A verdadeira dificuldade (e a razão mais frequentemente citada para que consideremos a morte de Estevão um linchamento, e não decorrência de uma sentença legal) está no relacionamento que este incidente pressupõe entre o governo romano e o Sinédrio. Parece não haver dúvida que sob o governo romano, e também sob o herodiano, o Sinédrio não tinha autoridade para executar sentença de morte, sendo obrigado a submeter todos os casos desta natureza ao governador (mas veja sobre 21:27ss.).
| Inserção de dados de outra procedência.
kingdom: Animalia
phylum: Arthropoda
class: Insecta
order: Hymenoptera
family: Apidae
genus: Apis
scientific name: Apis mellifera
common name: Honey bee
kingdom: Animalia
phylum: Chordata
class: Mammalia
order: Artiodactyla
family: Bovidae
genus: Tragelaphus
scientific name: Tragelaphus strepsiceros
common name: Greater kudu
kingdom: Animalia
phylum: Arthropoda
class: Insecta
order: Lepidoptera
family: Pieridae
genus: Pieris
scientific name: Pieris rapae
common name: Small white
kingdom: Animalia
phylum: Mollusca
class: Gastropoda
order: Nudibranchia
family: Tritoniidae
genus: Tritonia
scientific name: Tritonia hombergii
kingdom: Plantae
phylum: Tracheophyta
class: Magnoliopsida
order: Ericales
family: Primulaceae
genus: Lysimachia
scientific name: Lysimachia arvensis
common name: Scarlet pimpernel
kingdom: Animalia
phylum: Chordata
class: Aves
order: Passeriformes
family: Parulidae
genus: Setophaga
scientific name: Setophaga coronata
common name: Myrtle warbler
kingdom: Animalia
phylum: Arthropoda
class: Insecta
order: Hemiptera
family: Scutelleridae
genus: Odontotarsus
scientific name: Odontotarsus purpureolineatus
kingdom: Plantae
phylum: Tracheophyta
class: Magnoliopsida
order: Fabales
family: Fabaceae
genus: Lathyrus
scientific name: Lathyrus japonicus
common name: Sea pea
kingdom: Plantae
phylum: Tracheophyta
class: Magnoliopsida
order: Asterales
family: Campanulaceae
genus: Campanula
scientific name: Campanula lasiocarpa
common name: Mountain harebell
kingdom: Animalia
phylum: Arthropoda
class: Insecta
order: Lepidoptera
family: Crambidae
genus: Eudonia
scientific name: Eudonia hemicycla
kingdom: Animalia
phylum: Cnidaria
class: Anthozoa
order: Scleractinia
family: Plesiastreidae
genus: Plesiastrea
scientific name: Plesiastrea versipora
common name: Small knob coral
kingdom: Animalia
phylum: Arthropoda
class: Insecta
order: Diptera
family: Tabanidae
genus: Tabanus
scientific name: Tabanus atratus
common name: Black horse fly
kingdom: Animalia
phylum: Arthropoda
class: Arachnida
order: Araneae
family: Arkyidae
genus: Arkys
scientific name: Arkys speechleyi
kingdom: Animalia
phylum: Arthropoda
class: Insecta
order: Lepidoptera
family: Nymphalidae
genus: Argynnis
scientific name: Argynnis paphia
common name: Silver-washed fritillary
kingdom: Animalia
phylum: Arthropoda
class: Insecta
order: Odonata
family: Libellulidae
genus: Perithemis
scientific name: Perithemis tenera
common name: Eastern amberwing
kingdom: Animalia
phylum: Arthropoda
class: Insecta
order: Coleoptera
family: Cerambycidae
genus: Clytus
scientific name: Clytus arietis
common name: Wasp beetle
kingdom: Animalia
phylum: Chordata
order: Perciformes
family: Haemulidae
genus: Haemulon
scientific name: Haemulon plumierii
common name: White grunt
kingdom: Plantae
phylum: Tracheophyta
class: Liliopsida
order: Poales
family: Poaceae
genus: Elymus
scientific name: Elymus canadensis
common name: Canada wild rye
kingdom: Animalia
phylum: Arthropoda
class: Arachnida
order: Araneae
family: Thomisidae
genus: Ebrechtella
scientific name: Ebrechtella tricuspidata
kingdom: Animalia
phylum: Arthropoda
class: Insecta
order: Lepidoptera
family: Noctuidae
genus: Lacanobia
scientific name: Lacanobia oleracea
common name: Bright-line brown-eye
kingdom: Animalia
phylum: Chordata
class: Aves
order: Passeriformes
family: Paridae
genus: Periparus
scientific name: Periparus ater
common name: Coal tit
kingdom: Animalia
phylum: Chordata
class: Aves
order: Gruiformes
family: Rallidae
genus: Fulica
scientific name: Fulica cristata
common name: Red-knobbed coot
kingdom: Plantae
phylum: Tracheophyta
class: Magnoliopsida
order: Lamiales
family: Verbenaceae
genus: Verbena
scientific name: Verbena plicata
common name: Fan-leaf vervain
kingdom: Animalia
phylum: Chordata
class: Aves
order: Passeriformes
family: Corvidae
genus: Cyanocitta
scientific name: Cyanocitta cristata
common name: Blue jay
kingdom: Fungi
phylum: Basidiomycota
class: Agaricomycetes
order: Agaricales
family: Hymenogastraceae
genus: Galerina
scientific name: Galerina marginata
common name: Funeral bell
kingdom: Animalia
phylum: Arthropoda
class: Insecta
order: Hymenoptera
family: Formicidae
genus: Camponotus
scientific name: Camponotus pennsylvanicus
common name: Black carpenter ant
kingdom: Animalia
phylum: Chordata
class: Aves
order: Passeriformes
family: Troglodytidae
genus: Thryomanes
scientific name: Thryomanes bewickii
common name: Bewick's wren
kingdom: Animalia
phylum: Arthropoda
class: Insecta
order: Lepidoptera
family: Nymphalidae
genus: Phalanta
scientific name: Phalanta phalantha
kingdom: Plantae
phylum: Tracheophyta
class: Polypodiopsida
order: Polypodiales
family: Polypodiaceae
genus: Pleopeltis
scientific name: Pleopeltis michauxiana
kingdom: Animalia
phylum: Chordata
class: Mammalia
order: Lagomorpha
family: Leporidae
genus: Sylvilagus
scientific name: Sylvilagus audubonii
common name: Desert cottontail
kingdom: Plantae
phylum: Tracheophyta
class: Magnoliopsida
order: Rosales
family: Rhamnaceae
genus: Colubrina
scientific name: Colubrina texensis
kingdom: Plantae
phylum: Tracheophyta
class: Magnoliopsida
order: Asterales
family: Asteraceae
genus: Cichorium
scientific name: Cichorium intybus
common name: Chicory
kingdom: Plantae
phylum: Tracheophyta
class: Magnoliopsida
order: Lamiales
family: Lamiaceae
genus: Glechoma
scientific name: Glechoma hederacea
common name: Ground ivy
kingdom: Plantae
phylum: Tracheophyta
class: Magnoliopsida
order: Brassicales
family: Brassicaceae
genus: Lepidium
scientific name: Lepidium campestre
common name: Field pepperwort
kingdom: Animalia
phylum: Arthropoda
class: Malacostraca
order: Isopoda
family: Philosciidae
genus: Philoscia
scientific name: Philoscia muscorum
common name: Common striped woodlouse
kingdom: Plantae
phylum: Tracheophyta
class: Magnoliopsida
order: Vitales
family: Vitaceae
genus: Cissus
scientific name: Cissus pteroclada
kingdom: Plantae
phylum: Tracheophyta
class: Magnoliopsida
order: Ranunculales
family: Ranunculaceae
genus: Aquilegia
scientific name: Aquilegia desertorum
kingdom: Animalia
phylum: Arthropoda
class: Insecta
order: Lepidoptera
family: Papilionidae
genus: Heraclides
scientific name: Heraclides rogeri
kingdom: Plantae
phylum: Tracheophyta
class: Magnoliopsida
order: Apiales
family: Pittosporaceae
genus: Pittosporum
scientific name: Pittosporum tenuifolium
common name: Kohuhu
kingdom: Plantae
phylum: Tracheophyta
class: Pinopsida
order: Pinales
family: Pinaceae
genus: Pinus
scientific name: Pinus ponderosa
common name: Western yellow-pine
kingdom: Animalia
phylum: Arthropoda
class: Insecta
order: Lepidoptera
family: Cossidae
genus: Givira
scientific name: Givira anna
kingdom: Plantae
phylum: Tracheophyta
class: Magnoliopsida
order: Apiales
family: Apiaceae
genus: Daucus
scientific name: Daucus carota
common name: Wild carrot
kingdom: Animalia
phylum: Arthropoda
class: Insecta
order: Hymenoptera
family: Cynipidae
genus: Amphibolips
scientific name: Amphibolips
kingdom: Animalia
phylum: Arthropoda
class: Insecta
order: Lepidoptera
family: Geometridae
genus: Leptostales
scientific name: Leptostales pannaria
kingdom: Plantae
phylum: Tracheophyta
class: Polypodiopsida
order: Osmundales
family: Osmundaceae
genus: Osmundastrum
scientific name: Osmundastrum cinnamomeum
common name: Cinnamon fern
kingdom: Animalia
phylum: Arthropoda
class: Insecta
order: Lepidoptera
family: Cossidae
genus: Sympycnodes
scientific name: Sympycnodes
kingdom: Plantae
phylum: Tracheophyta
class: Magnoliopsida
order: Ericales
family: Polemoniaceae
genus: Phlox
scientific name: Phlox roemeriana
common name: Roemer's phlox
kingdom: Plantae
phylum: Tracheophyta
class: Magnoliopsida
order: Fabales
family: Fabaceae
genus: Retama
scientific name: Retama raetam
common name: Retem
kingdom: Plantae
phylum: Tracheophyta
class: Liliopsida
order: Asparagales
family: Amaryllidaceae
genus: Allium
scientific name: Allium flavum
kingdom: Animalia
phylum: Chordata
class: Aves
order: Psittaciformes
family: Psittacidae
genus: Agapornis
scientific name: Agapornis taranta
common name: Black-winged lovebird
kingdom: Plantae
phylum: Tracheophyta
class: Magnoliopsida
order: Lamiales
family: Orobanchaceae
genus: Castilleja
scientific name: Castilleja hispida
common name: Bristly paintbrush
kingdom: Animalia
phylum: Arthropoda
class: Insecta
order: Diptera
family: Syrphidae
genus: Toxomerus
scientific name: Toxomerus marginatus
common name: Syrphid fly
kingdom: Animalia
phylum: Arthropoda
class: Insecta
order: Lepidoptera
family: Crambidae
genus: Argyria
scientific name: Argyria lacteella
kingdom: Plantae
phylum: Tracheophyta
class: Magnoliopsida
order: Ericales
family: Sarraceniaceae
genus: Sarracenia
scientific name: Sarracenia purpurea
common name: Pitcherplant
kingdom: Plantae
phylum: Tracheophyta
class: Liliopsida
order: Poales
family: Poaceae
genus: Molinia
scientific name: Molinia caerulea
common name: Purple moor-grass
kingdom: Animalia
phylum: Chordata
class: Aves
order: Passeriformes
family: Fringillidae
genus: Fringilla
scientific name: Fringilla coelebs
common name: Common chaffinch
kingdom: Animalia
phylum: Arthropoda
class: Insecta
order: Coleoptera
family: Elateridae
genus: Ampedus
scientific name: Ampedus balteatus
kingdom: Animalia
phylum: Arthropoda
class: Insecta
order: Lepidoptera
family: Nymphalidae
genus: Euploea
Entretanto, nesta ocasião o Sinédrio poderia estar em circunstâncias especiais, em que o poder romano estaria desautorizado e inusitadamente relaxado, como ocorrera no intervalo entre a saída de Pôncio Pilatos, em 36 d.C, e a chegada de seu sucessor, Marcelo. Todavia, ainda que 36 d.C. pareça uma datação tardia demais para a morte de Estevão, pelo menos deve ter ocorrida nos últimos anos do governo de Pilatos. Estes haviam sido os anos em que a política imperial era a de aplacar os judeus, política que se reafirmara após a remoção de Sejano. Pilatos havia sido nomeado por Sejano; agora, a posição deste estava sob risco e lhe seria melhor usar de máxima prudência. O Sinédrio teria conhecimento disto e esperaria poder pôr as coisas em ordem com o governador, ainda que agora o concilio agisse ilegalmente. Fosse como fosse, o governador morava a dois dias de distância, na Cesaréia, e os conciliares não tinham a mínima vontade de aguardar-lhe a aprovação. A situação que havia possibilitado a morte de Estevão teria também insuflado a perseguição que se seguiu, na qual outros cristãos talvez tenham também morrido.